* Sino-U.S. trade talks conclude in Shanghai with no deal
* China June factory activity shrinks for third straight month
* Fed expected to cut rates by 25 basis points, more seen
* Pound hovers near 28-month low over fear of no-deal Brexit
* World FX rates in 2019 tmsnrt.rs/2egbfVh
By Karin Strohecker
LONDON, July 31 (Reuters) - Fresh trade war fears weighed on global stocks on Wednesday ahead of a U.S. Federal Reserve meeting with the dollar holding firm and Britain’s pound subdued amid rising fears of no-deal Brexit.
Combative warnings from U.S. President Donald Trump cast a shadow over Sino-U.S. trade talks which concluded in Shanghai on Wednesday. Beijing attributed the lack of progress to Washington’s flip-flopping.
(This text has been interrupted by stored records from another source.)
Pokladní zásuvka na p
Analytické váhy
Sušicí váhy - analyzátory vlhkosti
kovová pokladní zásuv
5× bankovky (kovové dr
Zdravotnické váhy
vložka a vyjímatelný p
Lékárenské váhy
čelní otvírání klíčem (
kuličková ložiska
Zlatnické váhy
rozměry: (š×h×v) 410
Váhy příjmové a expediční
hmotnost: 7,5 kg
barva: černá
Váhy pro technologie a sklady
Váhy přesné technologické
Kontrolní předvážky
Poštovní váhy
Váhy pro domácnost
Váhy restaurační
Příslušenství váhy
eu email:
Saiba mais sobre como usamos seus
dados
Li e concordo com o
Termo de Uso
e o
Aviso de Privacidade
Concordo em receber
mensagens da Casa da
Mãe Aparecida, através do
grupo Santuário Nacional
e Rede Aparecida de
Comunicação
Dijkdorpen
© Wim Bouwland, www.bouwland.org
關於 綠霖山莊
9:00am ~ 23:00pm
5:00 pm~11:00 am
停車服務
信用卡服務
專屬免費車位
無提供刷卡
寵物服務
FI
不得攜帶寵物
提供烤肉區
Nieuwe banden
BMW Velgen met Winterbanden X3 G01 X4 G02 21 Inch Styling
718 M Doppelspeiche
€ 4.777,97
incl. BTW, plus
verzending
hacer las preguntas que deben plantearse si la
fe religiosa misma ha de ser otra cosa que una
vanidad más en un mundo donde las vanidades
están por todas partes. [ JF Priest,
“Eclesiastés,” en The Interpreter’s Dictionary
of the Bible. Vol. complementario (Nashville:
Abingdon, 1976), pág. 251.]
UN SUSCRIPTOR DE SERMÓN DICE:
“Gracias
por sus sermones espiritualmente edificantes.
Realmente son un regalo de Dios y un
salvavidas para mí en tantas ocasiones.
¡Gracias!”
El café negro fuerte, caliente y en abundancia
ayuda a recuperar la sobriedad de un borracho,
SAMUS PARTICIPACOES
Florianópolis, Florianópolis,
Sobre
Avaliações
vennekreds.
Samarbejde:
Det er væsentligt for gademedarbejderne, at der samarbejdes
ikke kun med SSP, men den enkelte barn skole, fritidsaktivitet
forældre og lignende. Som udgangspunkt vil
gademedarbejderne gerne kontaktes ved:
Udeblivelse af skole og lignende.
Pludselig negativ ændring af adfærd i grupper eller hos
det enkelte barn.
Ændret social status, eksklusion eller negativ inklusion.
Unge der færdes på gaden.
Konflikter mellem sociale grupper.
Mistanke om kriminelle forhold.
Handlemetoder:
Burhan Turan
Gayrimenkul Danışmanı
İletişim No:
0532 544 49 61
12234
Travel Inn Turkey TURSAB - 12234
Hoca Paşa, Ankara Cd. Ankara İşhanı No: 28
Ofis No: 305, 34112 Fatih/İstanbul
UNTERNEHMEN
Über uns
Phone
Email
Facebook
The fresh trade tensions come ahead a U.S. Federal Reserve meeting which is expected to see interest rates reduced by 25 basis points (bps) in its first rate cut in more than a decade.
Yet the focus is on whether it will leave the door open for further easing to shore up the world’s largest economy in the face of slowing global growth and the fallout from trade conflicts.
MSCI’s broadest global stock index and Europe’s pan regional STOXX 600 slipped 0.1%, the latter flirting with a fresh one-month low as worries over trade wars and Brexit offset encouraging signals from the earnings season. London’s FTSE fell 0.3% while Frankfurt stocks gained 0.2% and Paris was treading water.
In focus were banks, with strong results from French lender BNP Paribas and Switzerland’s Credit Suisse countering a poor report from British bank Lloyds. “Trade talks have finished without an agreement,” said Justin Onuekwusi, fund manager at Legal & General Investment Management.
“Of course, it doesn’t help that almost as a prelude to the conversation you get tweets that are quite antagonistic,” he said, referring to a tweet by Trump warning China against waiting out his current presidential term before finalising a trade deal.
In Asia, shares ex-Japan fell to a six-week low with China mainland stocks down nearly 1% and Hong Kong tumbling 1.3%. Japan’s Nikkei declined by 0.7%.
China data showing factory activity shrank for the third month in a row in July added to the sombre mood.
But U.S. futures pointed to main indexes opening higher. On Tuesday, major Wall Street stock averages ended slightly lower with the S&P 500 losing 0.26%.
After the closing bell in the United States, Apple shares rose 4.2% as its April-June earnings beat estimates and CEO Tim Cook cited “marked improvement in Greater China”.
Expectations for Fed easing helped lift the S&P 500 index 2.4% so far this month. Fed funds rate futures are now fully pricing in a 25 basis point rate cut on Wednesday and another 25 basis point reduction by September.
“Exactly what happens today is far from a foregone conclusion,” said Deutsche Bank’s Jim Reid in a note to clients.
“Although the Fed have given no real encouragement to the notion of a 50 basis point (bps) cut it’s worth noting that the last time the Fed began a series of rate cuts, in September 2007, their opening move was a 50 bps cut, and a similar 50 bps cut happened when the Fed began cutting in January 2001.”
Trump on Tuesday reiterated his call for the Fed to make a large interest rate cut, saying he was disappointed in the U.S. central bank and that it had put him at a disadvantage by not acting sooner.
In currency markets, the dollar index traded flat around 98.064 after pulling back from a two-month high of 98.206 touched on Tuesday.
The greenback was also steady against the yen and the euro, with the former undermined on Tuesday by the BOJ’s decision to refrain from expanding stimulus though it committed to doing so “without hesitation” if required.
Meanwhile the British pound hovered near a 28-month low hit the previous day on growing concerns about a disorderly Brexit.
Sterling traded at $1.2160, not far from $1.2120 marked on Tuesday. It has fallen 4.2% so far this month, on course to log its worst monthly performance since October 2016.
In commodity markets, crude oil futures rose for the 5th straight day, buoyed by a bigger-than-expected drop in U.S. inventories. U.S. West Texas Intermediate (WTI) crude gained 28 cents to $58.34 per barrel while Brent crude futures added 48 cents to $65.2.
Three-month copper on the London Metal Exchange (LME) was almost unchanged at $5,950 a tonne.